# About this exercise:
In the data below, how many lines contain the string "wall"? Reply with the number only.

# Given information:
>>>>>

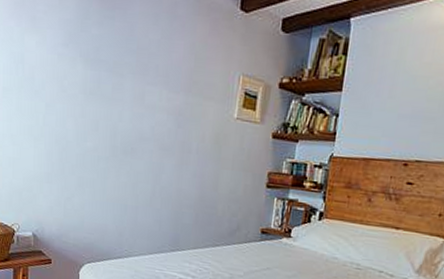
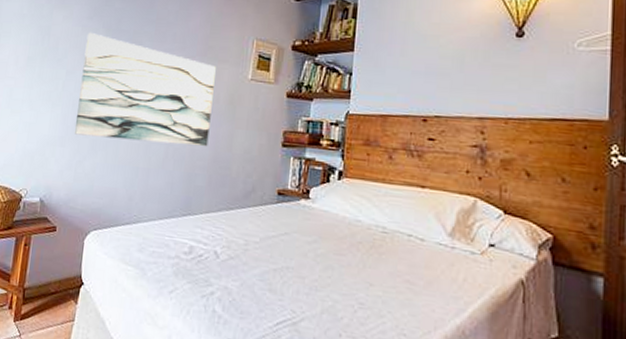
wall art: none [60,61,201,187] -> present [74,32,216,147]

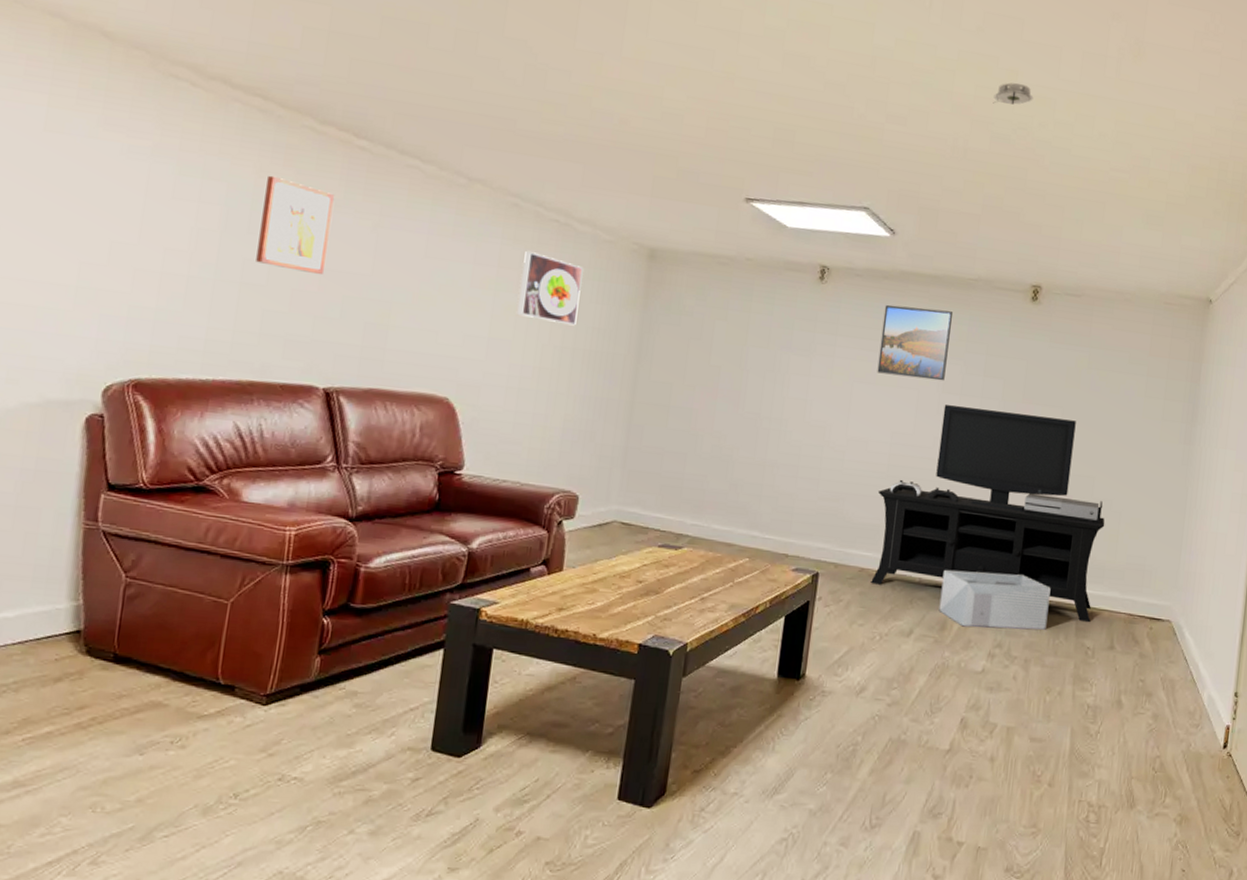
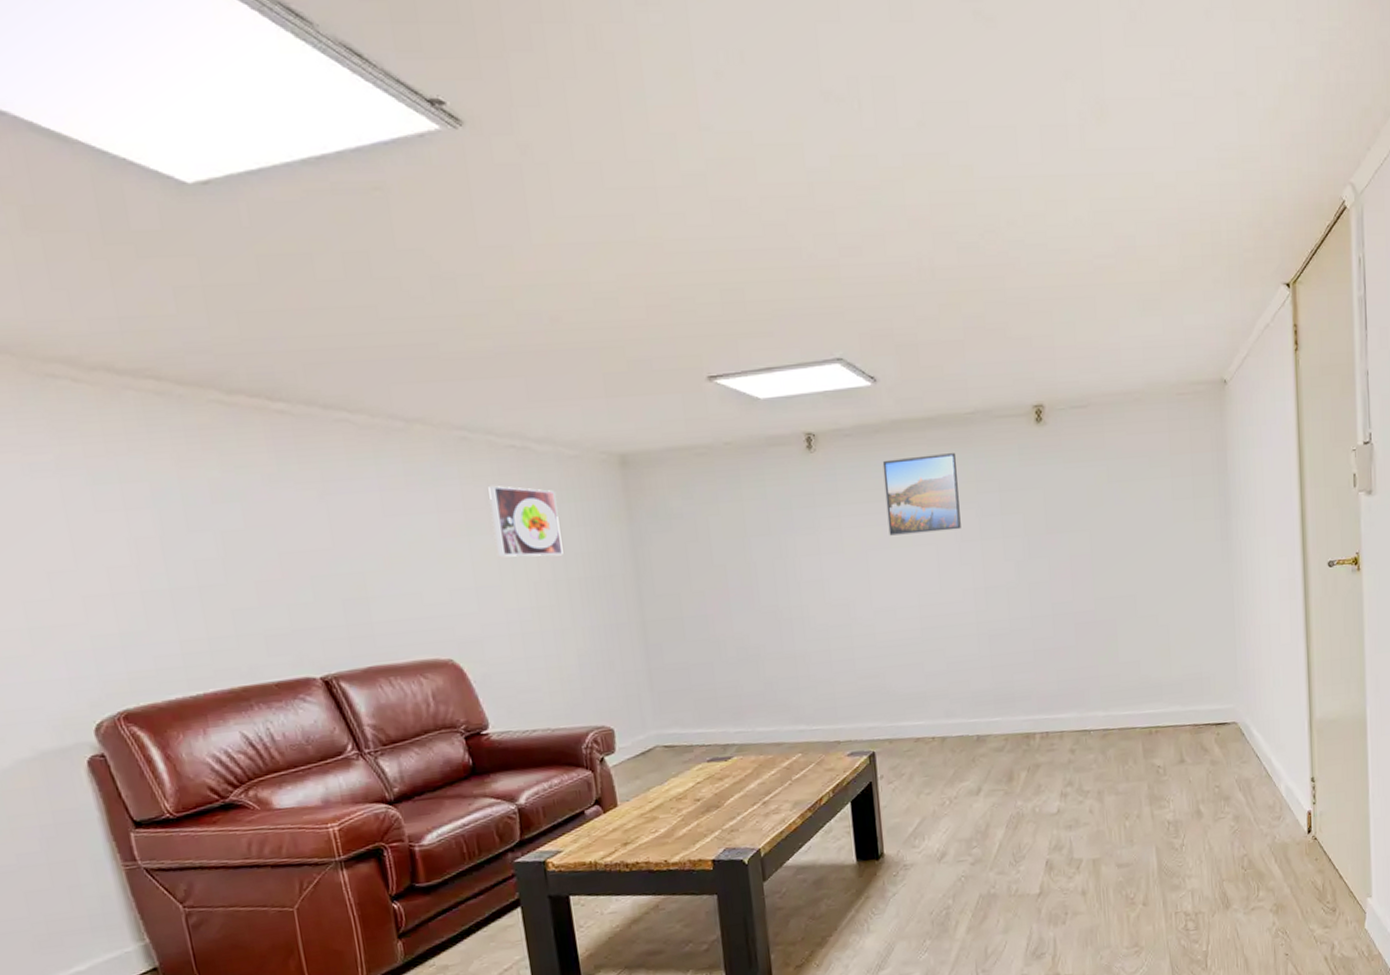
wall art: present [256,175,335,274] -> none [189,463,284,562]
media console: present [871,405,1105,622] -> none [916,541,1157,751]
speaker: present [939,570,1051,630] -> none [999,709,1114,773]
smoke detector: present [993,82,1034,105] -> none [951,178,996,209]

<<<<<
>>>>>

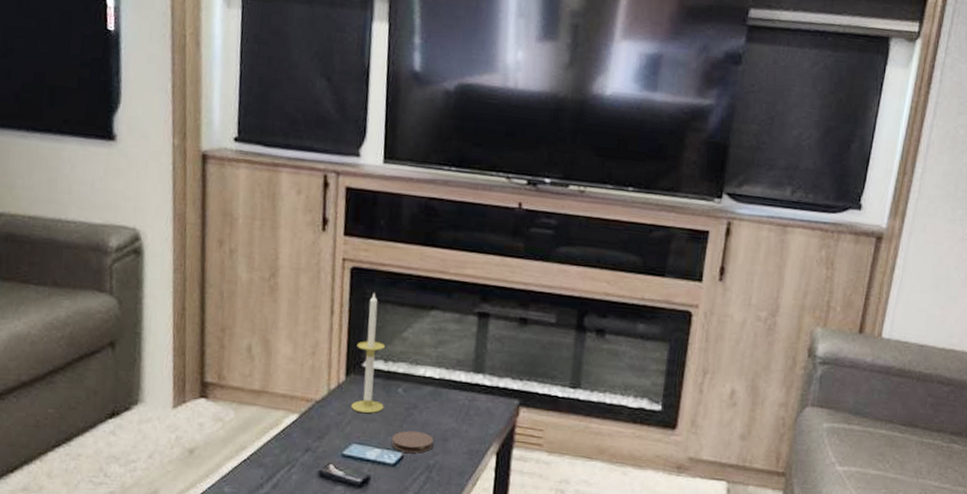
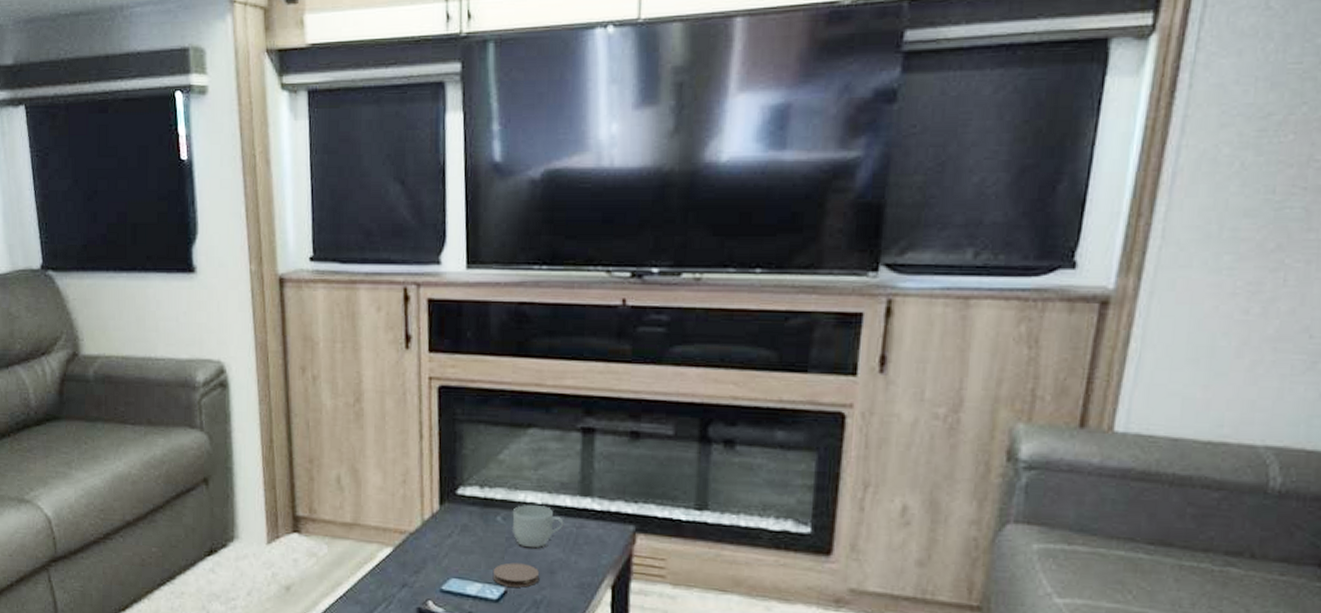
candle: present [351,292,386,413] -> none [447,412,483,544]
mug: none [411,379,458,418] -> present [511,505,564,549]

<<<<<

# Output:
2